Oh 100% useful, I mean it looks like we've reached a consensus on what the lowest level helper should look like and the discussions are just over things on top of it specific to use-cases. Very relevant ofc, just not a blocker per se.

1 Like

Okay, so would a compiler fence work to prevent these moves of atomics? An actual CPU fence instruction is of course not ideal as that is not actually needed.

Another possibility would be a empty inline assembly block (taking the relevant pointers as inputs) which should also act as a black box and prevent code movement.

If you want synchronized sequencing between an atomic write and an atomic read of a different location, you need SeqCst ordering to establish that. A compiler fence might work, but it's unclear. But given my current understanding, which is that a compiler fence works like an atomic fence, but only for code running on the same physical core (e.g. with an interrupt handler), it could potentially be sufficient.
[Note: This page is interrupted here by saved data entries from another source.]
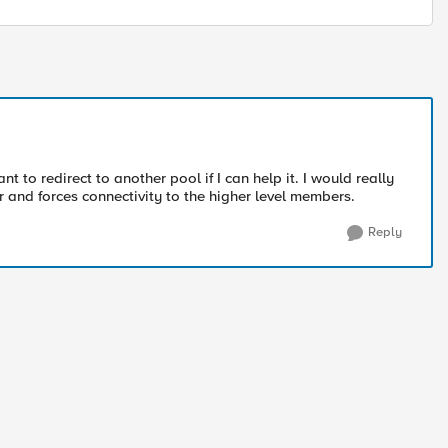
t to redirect to another pool if I can help it. I would really
er and forces connectivity to the higher level members.
Reply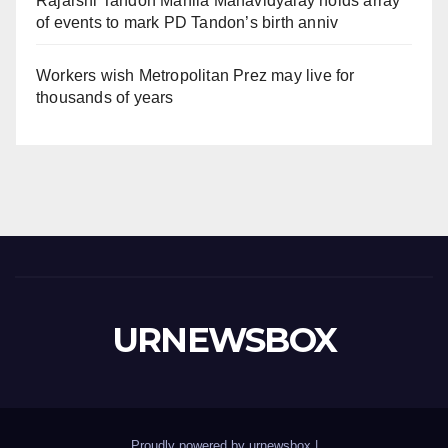
Rajarshi Tandon Mahila Mahavidyalay holds array
of events to mark PD Tandon’s birth anniv
Workers wish Metropolitan Prez may live for
thousands of years
URNEWSBOX
Proudly powered by urnewsbox
|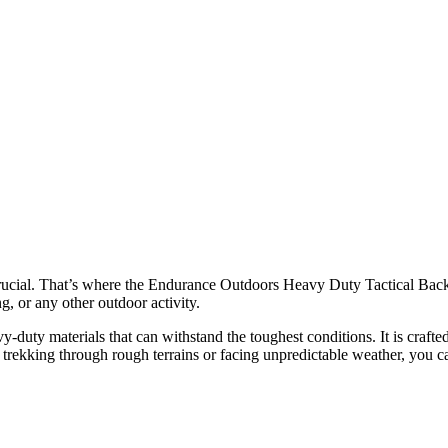
s crucial. That’s where the Endurance Outdoors Heavy Duty Tactical
g, or any other outdoor activity.
duty materials that can withstand the toughest conditions. It is crafted
e trekking through rough terrains or facing unpredictable weather, you ca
How you'd model it would roughly be that a write to a mirrored memory location spawns a new logical AM thread to mirror that write to any mirrored locations with the same atomicity, except that the mirrored writes must occur immediately after the originating write in the global SeqCst ordering if the originating write is sequenced in that ordering. (I.e. they happen in the same "physical core" so fences apply, and are sequenced-after the originating write. Tying SeqCst ordering together is more difficult, and the existing model has no way to give multiple writes the same sequence point, which is what is actually desired.)

I don't know whether compiler fences are actually considered strongly enough for that model to be fully respected, but it seems relatively close enough. I do believe SeqCst is required to establish the ordering between different memory locations still, however, even if I can't conceptualize how AcqRel and SeqCst would practically differ.
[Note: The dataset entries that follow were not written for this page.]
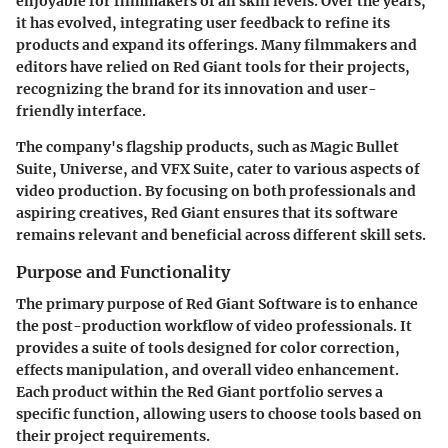
enjoyable for filmmakers of all skill levels. Over the years,
it has evolved, integrating user feedback to refine its
products and expand its offerings. Many filmmakers and
editors have relied on Red Giant tools for their projects,
recognizing the brand for its innovation and user-
friendly interface.
The company's flagship products, such as Magic Bullet
Suite, Universe, and VFX Suite, cater to various aspects of
video production. By focusing on both professionals and
aspiring creatives, Red Giant ensures that its software
remains relevant and beneficial across different skill sets.
Purpose and Functionality
The primary purpose of Red Giant Software is to enhance
the post-production workflow of video professionals. It
provides a suite of tools designed for color correction,
effects manipulation, and overall video enhancement.
Each product within the Red Giant portfolio serves a
specific function, allowing users to choose tools based on
their project requirements.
Side note: This strategy bans global program analysis optimizations from programs that use IPC shared memory. Something to remember for everyone proposing one of those.

Some global analyses are still possible, but yeah a global program analysis has to model mmap and similar operations in some accurate way.

I have now posted the re-written RFC at the previously linked URL - here. Feel free to continue the synchronisation discussion in this thread if anyone wants to of course.

Considering that, aren't memory mapped circular buffers UB in any C/C++ code? Or is it okay for those languages to contain ub like that?

They are at least highly questionable. All the concerns about optimizations breaking this code apply, so I would not consider such code correct in C/C++ either unless the compiler documents some support for this pattern.